**Your task:** Copy the passage below on machining an adjustable nozzle in full, word for word.

**Quoted text:**

To allow me to get super fine adjustment for the nozzle, I threaded the inside bit with 7/16ths by 40 TPI. This is the same pitch as an imperial micrometer uses, so one full turn of the nozzle will move it backwards or forwards by 0.025" (0.62mm).




The nozzle was turned around in the chuck, and the end faced away until there was 3mm straight portion left of the previously drilled 3mm hole. After that it started to open out into the taper I had cut with the D-bit.
The topslide was then set over by 11 degrees, the same as the internal taper.




This shot from the top is when I was cutting the outside taper using the topslide.




This is what it ended up like, a 3mm straight bit at the nose and then the taper. This should be the same as the profile on the inside.
I did a little more work on the outside, but nothing that really deserves a mention.




So now onto the other bit of the nozzle. The end was faced up and an external thread the same as the other was cut onto it.



The two mating parts. Now I just need to get the tube into the inside bit.




The inside part was tapped out, and to cut a long story short, the bit of brass was drilled thru with the same diameter as the tube and a thread cut to match the small thread just cut was put onto it.




After Loctiting the tube into the holder, the assembly was screwed into the inside part. If necessary, different sizes of tube with their holder can be made up and screwed into position.




The business end of the nozzle.

Do ya feel lucky, punk!!




This is how it will fit onto the Locline.
By doing it this way, I have about 10mm adjustment of the outer nozzle in relation to the inner one.




You might think I am going to a lot of trouble making this nozzle.

**Source material:**
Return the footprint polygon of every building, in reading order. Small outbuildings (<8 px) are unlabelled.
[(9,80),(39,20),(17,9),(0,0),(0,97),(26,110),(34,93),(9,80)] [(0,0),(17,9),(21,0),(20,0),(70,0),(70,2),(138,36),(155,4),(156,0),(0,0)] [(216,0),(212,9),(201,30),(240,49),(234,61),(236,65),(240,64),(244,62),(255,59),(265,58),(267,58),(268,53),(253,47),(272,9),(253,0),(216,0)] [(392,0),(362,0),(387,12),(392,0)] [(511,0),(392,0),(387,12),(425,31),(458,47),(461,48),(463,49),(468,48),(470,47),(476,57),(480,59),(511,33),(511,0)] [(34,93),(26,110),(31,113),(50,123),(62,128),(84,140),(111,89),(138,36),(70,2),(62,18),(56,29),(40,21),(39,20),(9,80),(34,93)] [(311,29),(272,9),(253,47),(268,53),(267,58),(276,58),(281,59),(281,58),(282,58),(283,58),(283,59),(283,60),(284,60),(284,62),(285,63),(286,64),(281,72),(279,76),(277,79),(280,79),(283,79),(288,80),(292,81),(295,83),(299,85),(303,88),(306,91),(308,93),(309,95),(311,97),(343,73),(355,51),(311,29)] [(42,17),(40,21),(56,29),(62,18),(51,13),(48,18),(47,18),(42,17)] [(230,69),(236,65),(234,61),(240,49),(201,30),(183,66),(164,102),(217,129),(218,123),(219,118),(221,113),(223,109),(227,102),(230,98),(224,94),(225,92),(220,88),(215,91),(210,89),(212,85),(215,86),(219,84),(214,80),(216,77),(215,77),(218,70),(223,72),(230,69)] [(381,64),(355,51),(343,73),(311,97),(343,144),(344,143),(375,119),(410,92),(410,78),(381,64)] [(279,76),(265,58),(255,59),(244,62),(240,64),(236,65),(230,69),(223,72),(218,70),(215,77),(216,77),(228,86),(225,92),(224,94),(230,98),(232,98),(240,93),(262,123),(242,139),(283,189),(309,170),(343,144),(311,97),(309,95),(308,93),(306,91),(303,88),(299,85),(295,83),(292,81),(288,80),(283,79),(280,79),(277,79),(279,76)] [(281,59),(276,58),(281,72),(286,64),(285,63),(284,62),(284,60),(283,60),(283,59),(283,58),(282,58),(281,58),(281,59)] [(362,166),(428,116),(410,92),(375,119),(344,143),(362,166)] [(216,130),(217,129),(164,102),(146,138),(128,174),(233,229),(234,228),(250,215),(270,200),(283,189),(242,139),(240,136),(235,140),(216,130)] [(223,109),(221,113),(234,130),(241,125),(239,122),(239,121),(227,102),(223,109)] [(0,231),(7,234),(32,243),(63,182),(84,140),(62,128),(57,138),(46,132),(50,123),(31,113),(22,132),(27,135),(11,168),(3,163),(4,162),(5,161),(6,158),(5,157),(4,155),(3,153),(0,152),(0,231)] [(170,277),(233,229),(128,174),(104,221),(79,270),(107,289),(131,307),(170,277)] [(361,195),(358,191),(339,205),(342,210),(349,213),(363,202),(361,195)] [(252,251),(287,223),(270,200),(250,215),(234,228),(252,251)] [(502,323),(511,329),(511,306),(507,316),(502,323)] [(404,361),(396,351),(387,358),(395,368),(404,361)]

**Final result:**
To allow me to get super fine adjustment for the nozzle, I threaded the inside bit with 7/16ths by 40 TPI. This is the same pitch as an imperial micrometer uses, so one full turn of the nozzle will move it backwards or forwards by 0.025" (0.62mm).




The nozzle was turned around in the chuck, and the end faced away until there was 3mm straight portion left of the previously drilled 3mm hole. After that it started to open out into the taper I had cut with the D-bit.
The topslide was then set over by 11 degrees, the same as the internal taper.




This shot from the top is when I was cutting the outside taper using the topslide.




This is what it ended up like, a 3mm straight bit at the nose and then the taper. This should be the same as the profile on the inside.
I did a little more work on the outside, but nothing that really deserves a mention.




So now onto the other bit of the nozzle. The end was faced up and an external thread the same as the other was cut onto it.



The two mating parts. Now I just need to get the tube into the inside bit.




The inside part was tapped out, and to cut a long story short, the bit of brass was drilled thru with the same diameter as the tube and a thread cut to match the small thread just cut was put onto it.




After Loctiting the tube into the holder, the assembly was screwed into the inside part. If necessary, different sizes of tube with their holder can be made up and screwed into position.




The business end of the nozzle.

Do ya feel lucky, punk!!




This is how it will fit onto the Locline.
By doing it this way, I have about 10mm adjustment of the outer nozzle in relation to the inner one.




You might think I am going to a lot of trouble making this nozzle.